There was a small covering of snow on the ground and yellow
grasses showed from under the wire fence along the highway.
Tammy had really grown up.  Would she be getting married
soon?  His scorn of prejudice had given up the idea of the
MRS degree candidate long ago, but it seems Tammy might have
chosen a real major the way he did.  But then he caught
himself in the same way he'd recently learned.  The
abstractions of his new major were certainly not real except
that highly contrived apparatuses prove them to be
applicable.  The study of man that Tammy was in could be
applied much more readily to "real" concepts of life.

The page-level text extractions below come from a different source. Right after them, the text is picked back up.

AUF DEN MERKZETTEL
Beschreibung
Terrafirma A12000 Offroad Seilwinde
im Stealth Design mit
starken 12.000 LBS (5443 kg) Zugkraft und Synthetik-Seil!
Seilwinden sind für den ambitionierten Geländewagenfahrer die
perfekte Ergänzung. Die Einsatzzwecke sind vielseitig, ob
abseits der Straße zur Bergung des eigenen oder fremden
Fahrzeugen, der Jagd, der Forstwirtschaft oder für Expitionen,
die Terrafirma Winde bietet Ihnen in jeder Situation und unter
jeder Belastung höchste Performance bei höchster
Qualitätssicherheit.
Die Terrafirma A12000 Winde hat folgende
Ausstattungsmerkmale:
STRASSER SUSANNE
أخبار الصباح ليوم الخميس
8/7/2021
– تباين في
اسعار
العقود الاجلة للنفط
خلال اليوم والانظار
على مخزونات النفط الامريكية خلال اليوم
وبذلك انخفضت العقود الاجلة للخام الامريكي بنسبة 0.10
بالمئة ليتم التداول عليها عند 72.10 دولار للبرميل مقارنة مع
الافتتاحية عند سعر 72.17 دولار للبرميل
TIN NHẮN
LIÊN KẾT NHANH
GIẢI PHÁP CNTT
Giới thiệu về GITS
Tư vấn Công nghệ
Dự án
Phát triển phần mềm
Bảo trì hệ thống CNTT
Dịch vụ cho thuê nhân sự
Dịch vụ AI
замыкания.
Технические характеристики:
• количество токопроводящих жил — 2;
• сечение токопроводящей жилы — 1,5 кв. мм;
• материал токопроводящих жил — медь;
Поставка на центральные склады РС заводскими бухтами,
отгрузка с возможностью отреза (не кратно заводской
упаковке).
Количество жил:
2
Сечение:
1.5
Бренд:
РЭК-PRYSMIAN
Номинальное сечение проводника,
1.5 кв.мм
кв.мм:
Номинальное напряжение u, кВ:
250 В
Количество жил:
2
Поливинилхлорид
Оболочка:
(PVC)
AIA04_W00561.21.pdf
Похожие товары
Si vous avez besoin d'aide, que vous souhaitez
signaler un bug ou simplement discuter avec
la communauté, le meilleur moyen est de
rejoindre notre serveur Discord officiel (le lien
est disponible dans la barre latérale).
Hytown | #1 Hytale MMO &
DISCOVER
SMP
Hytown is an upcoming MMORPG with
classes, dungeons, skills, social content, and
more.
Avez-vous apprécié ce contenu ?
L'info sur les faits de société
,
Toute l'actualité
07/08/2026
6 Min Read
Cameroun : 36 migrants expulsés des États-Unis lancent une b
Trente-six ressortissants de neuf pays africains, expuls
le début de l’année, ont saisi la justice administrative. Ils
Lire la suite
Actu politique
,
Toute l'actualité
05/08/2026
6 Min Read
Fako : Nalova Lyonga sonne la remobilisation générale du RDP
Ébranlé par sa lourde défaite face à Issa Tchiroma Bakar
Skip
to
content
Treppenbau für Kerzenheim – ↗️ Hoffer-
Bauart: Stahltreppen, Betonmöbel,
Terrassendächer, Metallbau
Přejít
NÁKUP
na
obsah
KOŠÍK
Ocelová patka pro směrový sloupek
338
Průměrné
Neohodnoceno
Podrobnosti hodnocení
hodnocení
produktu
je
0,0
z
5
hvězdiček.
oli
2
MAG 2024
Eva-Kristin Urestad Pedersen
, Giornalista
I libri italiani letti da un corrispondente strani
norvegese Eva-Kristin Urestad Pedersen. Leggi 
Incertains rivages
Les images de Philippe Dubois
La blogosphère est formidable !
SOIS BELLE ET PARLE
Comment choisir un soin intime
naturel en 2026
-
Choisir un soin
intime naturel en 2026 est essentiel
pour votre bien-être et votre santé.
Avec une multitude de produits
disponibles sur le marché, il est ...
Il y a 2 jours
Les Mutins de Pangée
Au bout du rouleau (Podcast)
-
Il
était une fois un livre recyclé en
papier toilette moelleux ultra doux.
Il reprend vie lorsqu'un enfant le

     They came to the three-bedroom ranch in their meticulous
subdivision just as the afternoon was beginning to settle
into darkness.  His parents climbed slowly from the car; they
were starting into the inexorable slowing of their life, and
Tammy walked to the door in her usual, unimpressive, average
way.  C T went to the trunk with his father again to remove
his luggage.  When they got into the house, he was impressed
by the collection of ornaments on a two-meter scotch pine in
their living room.  He had seen most of them before; many
dated back to his young childhood.  It was just a different
arrangement, that's all, and the difference was the
difference.  Every year the family went to the basement and
found the ornaments, and in recent years they got organized
enough to save the wire hangers.  It was always the greatest
time of excitement, as C T eventually was able to hang the
baubles higher and higher.  Last year, before he left for
school, he put the angel top on the tree.

     "It's a great tree," he remarked, sincerely.  His
parents were hanging up their coats and Tammy was soon to
join him.

     "We needed you to hang ornaments, C T," she started,
"because there are only so many needle pricks your hands can
take."  He became convinced that he would pick up needles in
January, before going back "home" to Lodge Hall.